Der Flug zeigte aber auch, dass im Bereich der Propellerwahl noch einiges an Arbeit vonnöten sein wird. Weitere Tests werden zeigen, welche Richtung wir einschlagen müssen.
Aktuelles vom Turbo Prop Projekt:
Wir schreiben nun das Jahr 2003, Juli. Seit den letzten Zeilen sind etwa 12 Monate vergangen. Vorweg, die Maschine existiert noch immer, sie fliegt besser denn je und macht uns jede Menge Freude und Spaß.
In den vergangenen Monaten widmeten wir uns verstärkt der Weiterentwicklung der Elektronik und des Propellers. Alle anderen Komponenten funktionierten ja bereits bestens. Kleine Feinabstimmungen hinsichtlich Schwerpunkt, Motorsturz und Zug, senderseitige Mixer und Trimmungen kamen noch dazu, ansonsten gabs eigentlich keine Probleme mehr.

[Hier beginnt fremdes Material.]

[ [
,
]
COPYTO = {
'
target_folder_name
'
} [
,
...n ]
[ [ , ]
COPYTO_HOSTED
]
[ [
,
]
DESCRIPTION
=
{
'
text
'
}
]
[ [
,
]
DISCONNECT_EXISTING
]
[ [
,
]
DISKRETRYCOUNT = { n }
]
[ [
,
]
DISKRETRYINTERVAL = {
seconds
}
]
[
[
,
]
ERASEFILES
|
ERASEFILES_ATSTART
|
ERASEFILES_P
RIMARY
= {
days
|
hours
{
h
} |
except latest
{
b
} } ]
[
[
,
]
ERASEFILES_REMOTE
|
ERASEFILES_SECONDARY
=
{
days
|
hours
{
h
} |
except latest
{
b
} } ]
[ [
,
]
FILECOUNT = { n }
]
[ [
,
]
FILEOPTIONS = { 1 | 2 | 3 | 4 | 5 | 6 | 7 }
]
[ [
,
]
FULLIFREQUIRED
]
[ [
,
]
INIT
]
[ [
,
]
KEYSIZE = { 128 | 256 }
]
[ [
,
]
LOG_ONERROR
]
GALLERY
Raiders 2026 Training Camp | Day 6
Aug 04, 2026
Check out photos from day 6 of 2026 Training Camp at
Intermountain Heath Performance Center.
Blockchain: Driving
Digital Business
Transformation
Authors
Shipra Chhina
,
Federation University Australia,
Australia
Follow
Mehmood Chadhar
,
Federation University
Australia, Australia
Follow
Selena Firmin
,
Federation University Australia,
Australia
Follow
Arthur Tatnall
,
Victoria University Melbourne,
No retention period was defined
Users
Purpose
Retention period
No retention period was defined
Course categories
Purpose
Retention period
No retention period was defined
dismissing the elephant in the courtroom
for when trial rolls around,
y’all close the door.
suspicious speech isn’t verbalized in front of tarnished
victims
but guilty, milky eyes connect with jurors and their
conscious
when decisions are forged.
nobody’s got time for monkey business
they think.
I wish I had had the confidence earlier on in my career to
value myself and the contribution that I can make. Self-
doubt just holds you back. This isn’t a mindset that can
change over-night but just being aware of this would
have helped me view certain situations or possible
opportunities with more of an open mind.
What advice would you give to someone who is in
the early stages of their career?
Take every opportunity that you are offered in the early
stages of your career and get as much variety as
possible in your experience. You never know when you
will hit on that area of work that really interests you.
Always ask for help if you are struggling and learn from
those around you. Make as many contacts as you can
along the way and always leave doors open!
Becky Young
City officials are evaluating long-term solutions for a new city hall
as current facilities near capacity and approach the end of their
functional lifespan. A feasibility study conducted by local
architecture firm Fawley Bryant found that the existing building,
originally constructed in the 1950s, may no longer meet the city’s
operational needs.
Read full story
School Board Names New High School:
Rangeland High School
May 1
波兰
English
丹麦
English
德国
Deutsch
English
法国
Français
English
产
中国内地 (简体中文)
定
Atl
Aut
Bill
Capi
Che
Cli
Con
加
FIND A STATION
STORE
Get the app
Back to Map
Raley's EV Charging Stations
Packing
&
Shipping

Wir verwenden weiterhin eine Orbit AECU, mittlerweile Version 13. Dank dieser Version konnten wir die Drehzahl nochmals weiter auf 88.000rpm, ergibt 5800rpm Propellerdrehzahl, steigern. Der dadurch erzielte Leistungsgewinn macht unseren Flieger für seine Größe, nicht zuletzt auch wegen der Möglichkeit den Anstellwinkel der Propellerblätter der Geschwindigkeit anzupassen, recht schnell, sodass die üblichen Kunstflugfiguren mit Leichtigkeit geflogen werden können.

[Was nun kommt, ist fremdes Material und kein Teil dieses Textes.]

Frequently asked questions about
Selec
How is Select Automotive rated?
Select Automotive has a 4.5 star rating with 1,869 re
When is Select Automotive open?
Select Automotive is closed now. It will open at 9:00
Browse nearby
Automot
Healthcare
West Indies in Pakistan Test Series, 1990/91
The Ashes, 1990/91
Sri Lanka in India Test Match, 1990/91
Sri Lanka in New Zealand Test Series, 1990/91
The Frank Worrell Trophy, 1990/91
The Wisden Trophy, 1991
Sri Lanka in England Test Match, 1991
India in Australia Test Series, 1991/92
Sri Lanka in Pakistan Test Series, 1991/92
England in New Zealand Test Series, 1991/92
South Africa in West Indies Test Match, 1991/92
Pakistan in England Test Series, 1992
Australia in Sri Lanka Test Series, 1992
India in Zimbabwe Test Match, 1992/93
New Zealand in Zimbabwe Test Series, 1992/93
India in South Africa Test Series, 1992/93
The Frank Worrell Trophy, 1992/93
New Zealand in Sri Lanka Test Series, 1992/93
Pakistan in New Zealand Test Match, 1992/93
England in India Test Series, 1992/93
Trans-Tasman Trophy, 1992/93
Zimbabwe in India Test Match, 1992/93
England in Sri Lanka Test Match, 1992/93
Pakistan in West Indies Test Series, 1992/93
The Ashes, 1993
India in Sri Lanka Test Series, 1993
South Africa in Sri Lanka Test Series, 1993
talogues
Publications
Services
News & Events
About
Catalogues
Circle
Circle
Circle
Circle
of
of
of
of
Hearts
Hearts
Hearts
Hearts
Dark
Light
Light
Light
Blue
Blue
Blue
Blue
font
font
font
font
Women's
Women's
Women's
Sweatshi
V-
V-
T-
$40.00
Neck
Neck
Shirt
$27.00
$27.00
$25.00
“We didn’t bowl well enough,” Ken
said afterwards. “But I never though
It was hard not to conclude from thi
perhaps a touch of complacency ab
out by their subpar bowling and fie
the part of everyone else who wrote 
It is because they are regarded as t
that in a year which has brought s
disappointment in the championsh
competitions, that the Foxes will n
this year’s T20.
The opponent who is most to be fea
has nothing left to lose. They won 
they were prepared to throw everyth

Am Rande sei erwähnt: Als Zuschauer bei der Airpower03 konnte ich eine PC7 bei ihrer Kunstflugperformance beobachten. Alle dargebotenen Manöver flog sie souverän, im Speedflug war sie überraschend schnell: Genau wie unsere Maschine.

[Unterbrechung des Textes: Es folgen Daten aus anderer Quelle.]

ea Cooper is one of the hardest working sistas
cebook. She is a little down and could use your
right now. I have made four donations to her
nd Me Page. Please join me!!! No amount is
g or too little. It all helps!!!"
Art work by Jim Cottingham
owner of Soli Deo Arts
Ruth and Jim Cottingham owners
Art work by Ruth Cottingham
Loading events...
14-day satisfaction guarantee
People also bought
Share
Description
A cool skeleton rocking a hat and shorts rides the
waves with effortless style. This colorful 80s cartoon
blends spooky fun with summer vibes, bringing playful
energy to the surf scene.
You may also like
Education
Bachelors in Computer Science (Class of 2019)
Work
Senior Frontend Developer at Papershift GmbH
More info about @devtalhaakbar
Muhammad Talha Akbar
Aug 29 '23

Unsere Versuche mit diversen Propellern resultierten darin, dass wir doch einem 2 Blattpropeller den Vorzug geben. Erstens konnten wir damit überzeugendere Flugleistungen erzielen, und zweitens, war dieser nach einer zu harten Landung einfacher herzustellen. So verwenden wir nun einen Menz Ultra 23x12 mit einem Durchmesser von 62cm. Standschub am Boden liegt mittlerweile bei über 12kg.
Weil wir natürlich auch stolz auf unser Unikat sind, besuchten wir letztes Jahr einige Flugvorführungen und präsentierten vor den strengen Augen der Modellflugkollegen und der Presse unsere Maschine: es gab Showflüge in Sinsheim, Jetmeeting Rosental, Modellflugshow Mollram, um nur einige zu nennen. Ebenso planen wir Demoflüge bei den "Top Gun Jets Europe", am 26/27 Juli 2003 in Wr. Neustadt.
Abschließend kann ich rückblickend nur sagen, dass die Maschine vom Antrieb her voll überzeugen kann. Vorallem die Zuverläßigkeit sucht Ihresgleichen. Im Laufe der Zeit haben wir sicher mehr als 60 Flüge hinter uns gebracht, kein einziges Mal machte die Turbine Probleme, wenn bei der Startsequenz ausreichend Gas in der Flasche war, sprang sie auch immer an. Soweit können zur Zeit Turbinentriebwerke entwickelt sein!! Deswegen an dieser Stelle meine Gratulation an Peter Jakadofsky, der für das gelungene Triebwerk verantwortlich zeichnet.